Segment Start: DATA

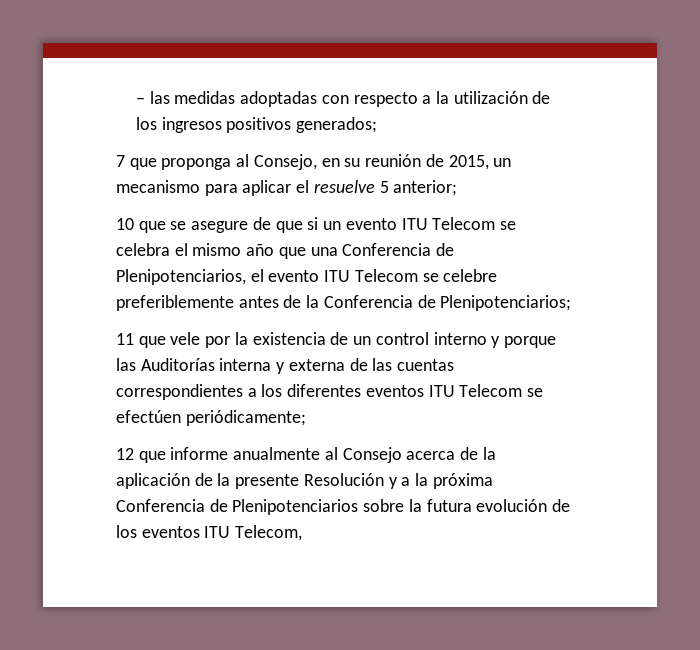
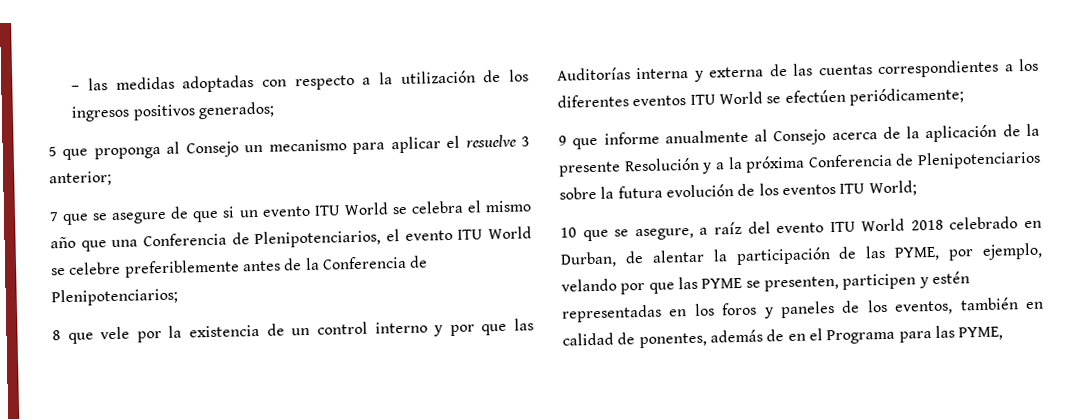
[116,155,125,167] 7 -> [48,146,57,157] 5
[253,154,489,170] Consejo, en su reunión de 2015, -> [185,141,239,158] Consejo
[379,181,389,193] 5 -> [521,136,530,147] 3
[116,218,134,230] 10 -> [49,212,59,222] 7
[432,217,496,230] Telecom -> [343,202,389,216] World
[354,269,418,282] Telecom -> [488,226,532,240] World
[116,333,134,345] 11 -> [52,330,61,341] 8
[503,336,556,348] porque -> [449,323,508,337] por que
[459,384,523,397] Telecom -> [718,91,763,105] World
[116,448,134,460] 12 -> [558,135,567,146] 9
[235,525,303,541] Telecom, -> [868,180,917,197] [560,216,1042,242] [560,242,1043,268] [561,271,970,295] [562,297,1044,323] [562,325,1004,349] World; // 10 que se asegure, a raíz del evento ITU World 2018 celebrado en Durban, de alentar la participación de las PYME, por ejemplo, velando por que las PYME se presenten, participen y estén representadas en los foros y paneles de los eventos, también en calidad de ponentes, además de en el Programa para las PYME,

Segment End: DATA

## DESCRIPTION OF THE TASK
From the records above, work out how many lines contain the string "Telecom". Give only the number.

## ANSWER SECTION
4